Przyszłam do tej pani, ale zanim zrobiłyśmy zdjęcie, czekałam ponad godzinę – mówiła, że „rychtuje się do fotografii”.
Na moje przyjście, założyła strój krakowski i powitała mnie wierszem.
Przez tydzień codziennie robiłam jedno zdjęcie – nie rozstawałam się z aparatem i statywem.
Na poczcie jest bezwzględny zakaz robienia zdjęć, trzeba mieć zgodę naczelnika, musiała to zrobić z zaskoczenia.
Zrobiłam zdjęcie, ale nie chciał się zgodzić na publikację. Pożegnałam się. Potem dogonił mnie samochodem na drodze i powiedział, że zmienia zdanie, bo mi ufa.
Poszłam sfotografować sąsiada, u którego nie byłam 25 lat. On mnie kiedyś na ramie roweru wiózł do komunii.

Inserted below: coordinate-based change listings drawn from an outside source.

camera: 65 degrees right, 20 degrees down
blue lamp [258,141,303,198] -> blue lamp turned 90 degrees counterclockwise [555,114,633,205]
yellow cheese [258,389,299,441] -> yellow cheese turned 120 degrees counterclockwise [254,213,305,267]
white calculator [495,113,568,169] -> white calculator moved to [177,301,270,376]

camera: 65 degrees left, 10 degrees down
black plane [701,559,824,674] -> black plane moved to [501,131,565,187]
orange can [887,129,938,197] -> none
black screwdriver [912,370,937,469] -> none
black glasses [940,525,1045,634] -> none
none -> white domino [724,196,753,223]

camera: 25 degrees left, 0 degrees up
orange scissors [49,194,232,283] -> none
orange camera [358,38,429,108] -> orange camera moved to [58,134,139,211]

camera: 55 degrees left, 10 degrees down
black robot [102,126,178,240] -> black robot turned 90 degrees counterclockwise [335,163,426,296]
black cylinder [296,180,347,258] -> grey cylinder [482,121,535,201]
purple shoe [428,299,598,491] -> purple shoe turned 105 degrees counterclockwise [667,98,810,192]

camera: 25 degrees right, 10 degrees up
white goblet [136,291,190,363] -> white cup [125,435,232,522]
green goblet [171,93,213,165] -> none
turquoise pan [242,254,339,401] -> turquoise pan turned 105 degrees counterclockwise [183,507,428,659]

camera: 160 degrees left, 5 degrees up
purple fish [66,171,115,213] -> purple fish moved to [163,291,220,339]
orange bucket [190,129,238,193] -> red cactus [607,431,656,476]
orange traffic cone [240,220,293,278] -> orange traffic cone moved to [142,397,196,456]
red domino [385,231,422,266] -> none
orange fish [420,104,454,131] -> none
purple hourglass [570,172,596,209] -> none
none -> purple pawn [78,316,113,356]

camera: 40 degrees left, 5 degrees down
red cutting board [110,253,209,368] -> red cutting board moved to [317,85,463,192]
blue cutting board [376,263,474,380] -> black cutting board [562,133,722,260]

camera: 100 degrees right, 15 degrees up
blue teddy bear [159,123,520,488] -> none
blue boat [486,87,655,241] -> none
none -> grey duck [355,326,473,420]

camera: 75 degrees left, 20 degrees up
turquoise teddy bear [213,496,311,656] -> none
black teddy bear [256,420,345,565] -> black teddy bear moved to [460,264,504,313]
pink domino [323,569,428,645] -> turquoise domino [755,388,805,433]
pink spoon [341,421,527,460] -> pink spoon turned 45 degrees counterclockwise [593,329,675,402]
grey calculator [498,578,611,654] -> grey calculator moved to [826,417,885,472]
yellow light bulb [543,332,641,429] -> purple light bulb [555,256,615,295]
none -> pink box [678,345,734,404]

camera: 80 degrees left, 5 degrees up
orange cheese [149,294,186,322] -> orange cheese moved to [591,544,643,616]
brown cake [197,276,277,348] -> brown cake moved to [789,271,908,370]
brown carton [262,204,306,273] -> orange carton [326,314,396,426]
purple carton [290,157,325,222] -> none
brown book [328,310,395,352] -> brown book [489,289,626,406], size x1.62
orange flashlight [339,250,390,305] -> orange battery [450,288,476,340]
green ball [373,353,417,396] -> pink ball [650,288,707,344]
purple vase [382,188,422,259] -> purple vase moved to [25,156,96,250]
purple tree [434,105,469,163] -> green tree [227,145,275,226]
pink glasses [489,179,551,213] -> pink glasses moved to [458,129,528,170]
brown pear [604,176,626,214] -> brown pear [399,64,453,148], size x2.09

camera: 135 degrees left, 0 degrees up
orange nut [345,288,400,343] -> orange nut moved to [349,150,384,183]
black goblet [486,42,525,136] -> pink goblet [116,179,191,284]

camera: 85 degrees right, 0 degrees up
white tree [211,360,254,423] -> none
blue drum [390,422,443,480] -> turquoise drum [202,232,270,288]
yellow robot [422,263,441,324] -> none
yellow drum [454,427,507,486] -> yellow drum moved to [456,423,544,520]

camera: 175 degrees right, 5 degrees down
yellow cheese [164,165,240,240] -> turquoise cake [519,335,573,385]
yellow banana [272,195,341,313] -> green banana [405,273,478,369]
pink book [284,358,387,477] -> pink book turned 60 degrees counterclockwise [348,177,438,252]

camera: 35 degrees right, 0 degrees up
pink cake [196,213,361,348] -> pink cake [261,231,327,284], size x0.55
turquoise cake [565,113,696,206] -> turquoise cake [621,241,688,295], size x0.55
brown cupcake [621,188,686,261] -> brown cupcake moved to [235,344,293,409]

Zrobiliśmy zdjęcie, a potem on usiadł i zaczął pokazywać mi swoje rodzinne fotografie. I to było prawdziwe spotkanie.
Ta pani miała mi tyle do opowiedzenia, że umówiłyśmy się na kolejne spotkanie.
To prawdziwa gozdowska chałupa.
Fotografowałam pana, który jest wdowcem. Zdjęcie zdjęciem, ale on potrzebował pogadać – więc żeśmy pogadali.